The Dual Organellar GenoMe Annotator (DOGMA) (http://dogma.ccbb.utexas.edu/) tool [62] was used to annotate the four complete Physalis cp genomes. Start and stop codons of protein-coding genes and intron positions were manually corrected based on the reference genome (NC_026570). DOGMA and tRNA scan-SE version 1.21 [63] were used to obtain and identify tRNA genes. The circular gene maps were constructed using the OrganellarGenomeDRAW tool followed by manual modification [64]. The cp genomes after annotation were submitted to the GenBank database (GenBank accession numbers: MH045574, MH045575, MH045576 and MH045577). Cp genome comparisons among the five Physalis species were performed using the mVISTA program (http://genome.lbl.gov/vista/mvista/about.shtml). MEGA 6 software was used to analyze GC content, codon usage and phylogenetic analyses as described below [65].
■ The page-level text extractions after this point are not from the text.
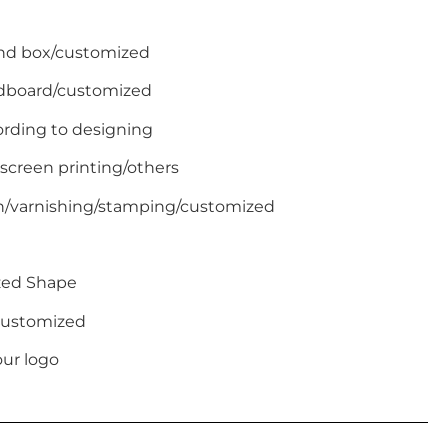
end box/customized
ardboard/customized
ording to designing
 screen printing/others
on/varnishing/stamping/customized
zed Shape
/Customized
ur logo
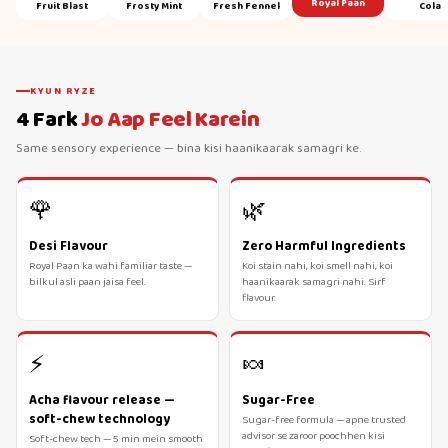
Royal Paan
Fruit Blast
Frosty Mint
Fresh Fennel
Cola
KYUN RYZE
4 Fark
Jo Aap Feel Karein
Same sensory experience — bina kisi haanikaarak samagri ke.
🌹
🌿
Desi Flavour
Zero Harmful Ingredients
Royal Paan ka wahi familiar taste —
Koi stain nahi, koi smell nahi, koi
bilkul asli paan jaisa feel.
haanikaarak samagri nahi. Sirf
flavour.
⚡
🍬
Acha flavour release —
Sugar-Free
soft-chew technology
Sugar-free formula — apne trusted
advisor se zaroor poochhen kisi
Soft-chew tech — 5 min mein smooth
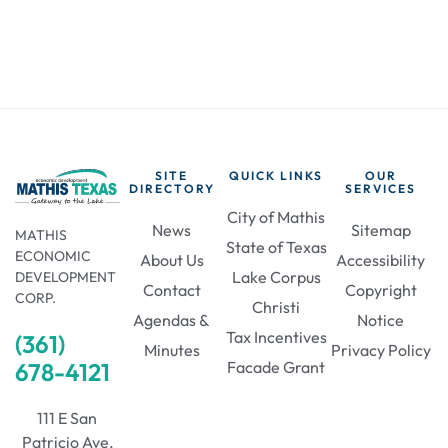
SITE
QUICK LINKS
OUR
DIRECTORY
SERVICES
City of Mathis
News
Sitemap
MATHIS
State of Texas
ECONOMIC
About Us
Accessibility
Lake Corpus
DEVELOPMENT
Contact
Copyright
CORP.
Christi
Agendas &
Notice
Tax Incentives
(361)
Minutes
Privacy Policy
678-4121
Facade Grant
111 E San
Patricio Ave,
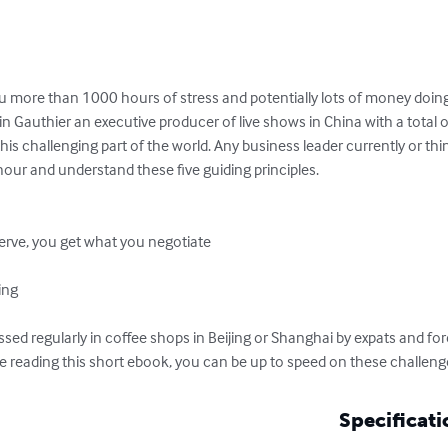
u more than 1000 hours of stress and potentially lots of money doing
in Gauthier an executive producer of live shows in China with a total 
his challenging part of the world. Any business leader currently or th
our and understand these five guiding principles.

erve, you get what you negotiate



ing

ussed regularly in coffee shops in Beijing or Shanghai by expats and fo
e reading this short ebook, you can be up to speed on these challeng
Specificati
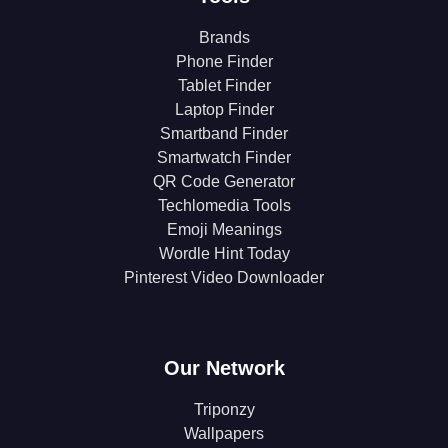
Brands
Phone Finder
Tablet Finder
Laptop Finder
Smartband Finder
Smartwatch Finder
QR Code Generator
Techlomedia Tools
Emoji Meanings
Wordle Hint Today
Pinterest Video Downloader
Our Network
Triponzy
Wallpapers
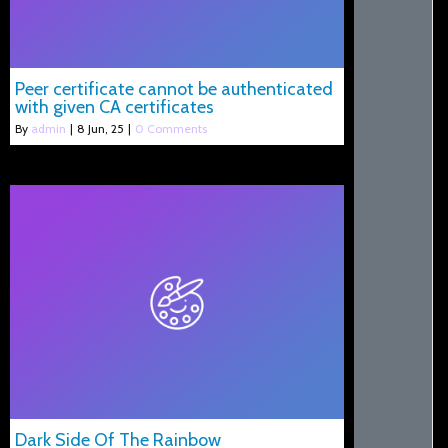
Peer certificate cannot be authenticated
with given CA certificates
By
admin
|
8
Jun, 25
|
0 Comments
Dark Side Of The Rainbow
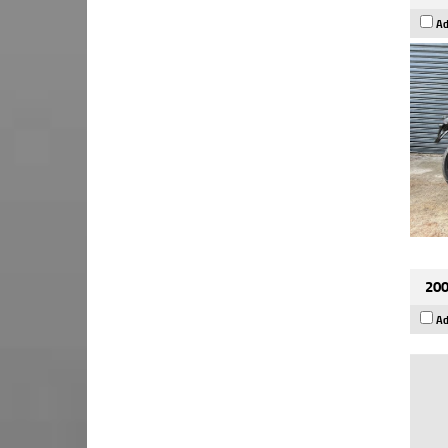
Ad
200
Ad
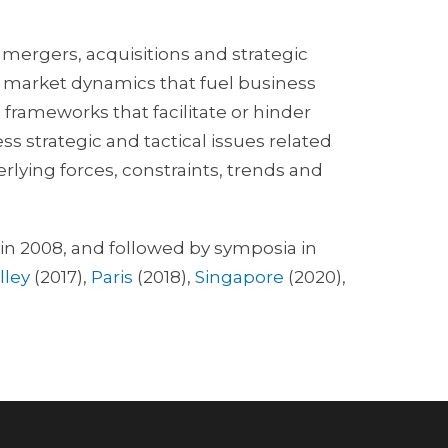
 mergers, acquisitions and strategic
nt market dynamics that fuel business
frameworks that facilitate or hinder
ss strategic and tactical issues related
rlying forces, constraints, trends and
in 2008, and followed by symposia in
lley
(2017),
Paris
(2018),
Singapore
(2020),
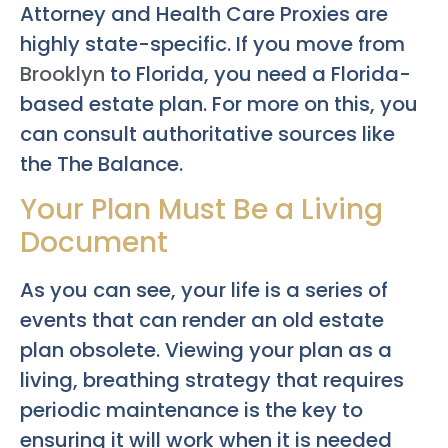
Attorney and Health Care Proxies are
highly state-specific. If you move from
Brooklyn
to Florida, you need a Florida-
based estate plan. For more on this, you
can consult authoritative sources like
the The Balance.
Your Plan Must Be a Living
Document
As you can see, your life is a series of
events that can render an old estate
plan obsolete. Viewing your plan as a
living, breathing strategy that requires
periodic maintenance is the key to
ensuring it will work when it is needed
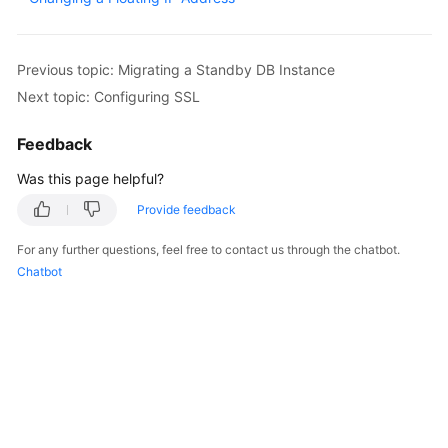
Kernels
Previous topic: Migrating a Standby DB Instance
User
Next topic: Configuring SSL
Guide
Feedback
Best
Was this page helpful?
Practices
Provide feedback
Performance
White
For any further questions, feel free to contact us through the chatbot.
Paper
Chatbot
API
Reference
SDK
Reference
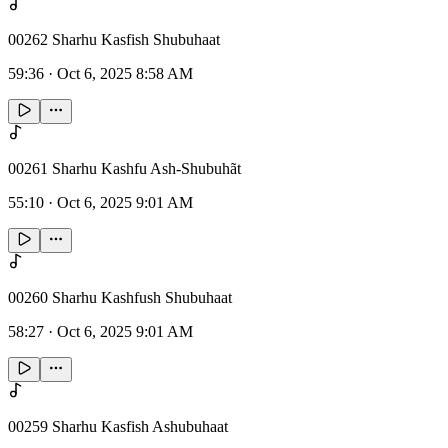
00262 Sharhu Kasfish Shubuhaat
59:36
·
Oct 6, 2025 8:58 AM
00261 Sharhu Kashfu Ash-Shubuhãt
55:10
·
Oct 6, 2025 9:01 AM
00260 Sharhu Kashfush Shubuhaat
58:27
·
Oct 6, 2025 9:01 AM
00259 Sharhu Kasfish Ashubuhaat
Repeat sequences and SSR analysis

The Perl script MISA (http://pgrc.ipk-gatersleben.de/misa/) [66] was used to detect potential microsatellites (SSRs) in the Physalis cp genomes. The parameters were set as follows: 10 repeat units for mononucleotide SSRs, 5 repeat units for dinucleotide SSRs, 4 repeat units for trinucleotide SSRs, and 3 repeat units for tetra-, penta- and hexanucleotide repeats. REPuter was used to identify forward (direct), reverse, and palindromic repeats, within the cp genome, with a minimum repeat size of 30 bp and 90% sequence identity (Hamming distance of 3) [67].

Phylogenetic analysis

To elucidate the phylogenetic positions of Physalis species within the Solanaceae family, multiple alignments were performed using the complete cp genome sequences of 36 Solanaceae species representing 11 genera (Additional File 1: Table S6), including Scutellaria baicalensis (NC_027262) and S. insignis (NC_028533), as outgroups. The MAFFT7.017 and ClustalX alignment software were used to compare and analyze the complete cp genome sequences of all the species, manual adjustments were made where necessary [68]. Maximum-likelihood (ML) and neighbor-joining (NJ) analyses were performed using MEGA 6 [65], using the general time reversible model with substitution-rate among sites of gamma distribution with invariant sites (GTR + G + I), with complete gap elimination and 1000 bootstrap repeats to ascertain branch support, as implemented in MEGA. Nucleotide and phylogeny inference models were selected after model testing in MEGA.